Sherman cites the example of 'Feed the Birds' which they saw as symbolic of Poppins expressing her love for the Banks children.
"At the time we thought, 'how do we say that?'. We don't want to come out and say, 'I love you, kids'. We're songwriters, we can do better than that. What can be better than 'feed the birds/tuppence a bag'. It only takes tuppence – nothing – to be kind, to give that little extra something.

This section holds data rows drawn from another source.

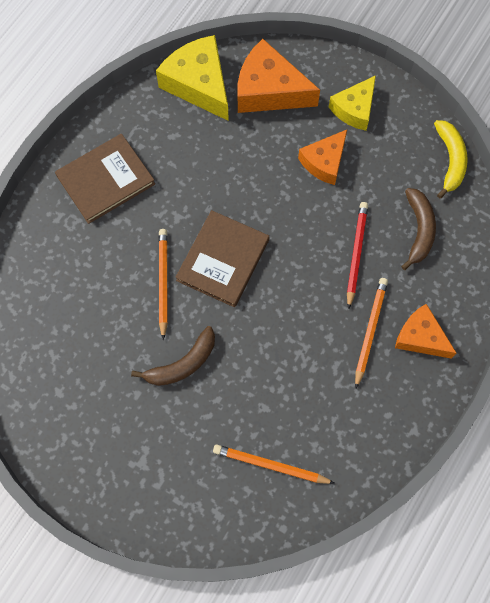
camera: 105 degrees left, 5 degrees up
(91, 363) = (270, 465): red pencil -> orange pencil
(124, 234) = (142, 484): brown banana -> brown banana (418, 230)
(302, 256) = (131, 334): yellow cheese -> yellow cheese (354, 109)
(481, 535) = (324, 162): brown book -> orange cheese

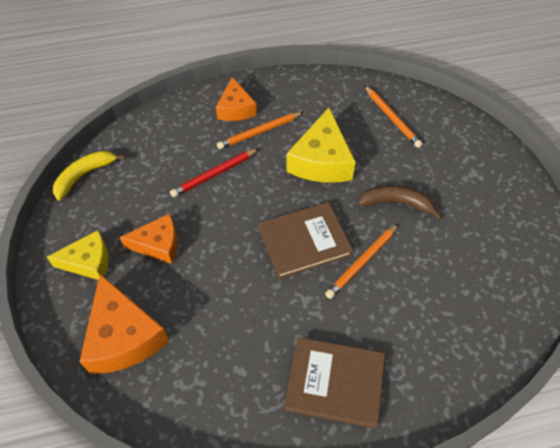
camera: 135 degrees left, 15 degrees down
(198, 84) = (168, 400): yellow cheese -> yellow cheese (321, 161)
(418, 230) = (161, 156): brown banana -> none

"I remember when we first played that first song to Walt he said, 'that's what the whole picture's about'. He dug it. It was that day when we had this meeting and we told him all these ideas and he said, 'how would you like to work here?'
"That was the day he put us on staff. Not just to write Poppins, but to write his music for 10 years. We wrote practically everything that came out of the Disney studios and then when he passed on it was a little different."
Sherman was himself a consultant for the musical, which he describes as "a masterful job". He says people are intrigued by what the stage version can deliver.
"They're hearing a lot of songs that they knew and grew up with and then they're hearing new things and they're seeing adventures that didn't quite happen in the film and I think that's great. And why shouldn't you?
"You don't want to see a rehash of the movie. You could never do what the movie did. The movie had animation, it had magical things and close-ups. All the things you can do in a movie but not on the stage. But they've done new and inventive things to make their interpretation happen and I was rather impressed with what they came up with".
One of those who mad it happen was British actor and screenwriter Julian Fellowes, best known for The Young Victoria and most recently for The Tourist, starring Johnny Depp and Angelina Jolie. Mary Poppins is Fellowes' first musical. It came out of the blue with a call from Mackintosh while he was on the set of television series Monarch of the Glen.
"When I got home I was talking about it to my wife and sehe didn't even know there were books. That was the first moment that I realized that this is a subject with two parents.
"The original books are great and Pamela Travers is great. But the film is also great. There are many, many fans of the film and for them Julie Andrews is Mary Poppins and that's it really, that's quite a challenge. You are trying to marry together two sources and you don't want to be disappointing to the supporters and fans of either, so I hope we brought it off."
Fellowes can rest easy based on the opening night audience, who gave a long standing ovation, and good reviews.
The sets, which include a giant fold-out style picture book illustration of a house transformed into a 3-D version, and Poppins flying with umbrella over the audience, are more powerful than if depicted in film.
But again, it was the Sherman brothers' songs that stole the show. Says Sherman: "Bob and I really really dug to come up with original things. To sing truths, but to sing them in an original way. To do a tough job – if you have a good attitude – makes it a lot easier. If you say 'a spoonful of sugar makes the medicine go down', it's a little mysterious. But it sure makes a difference, doesn't it?"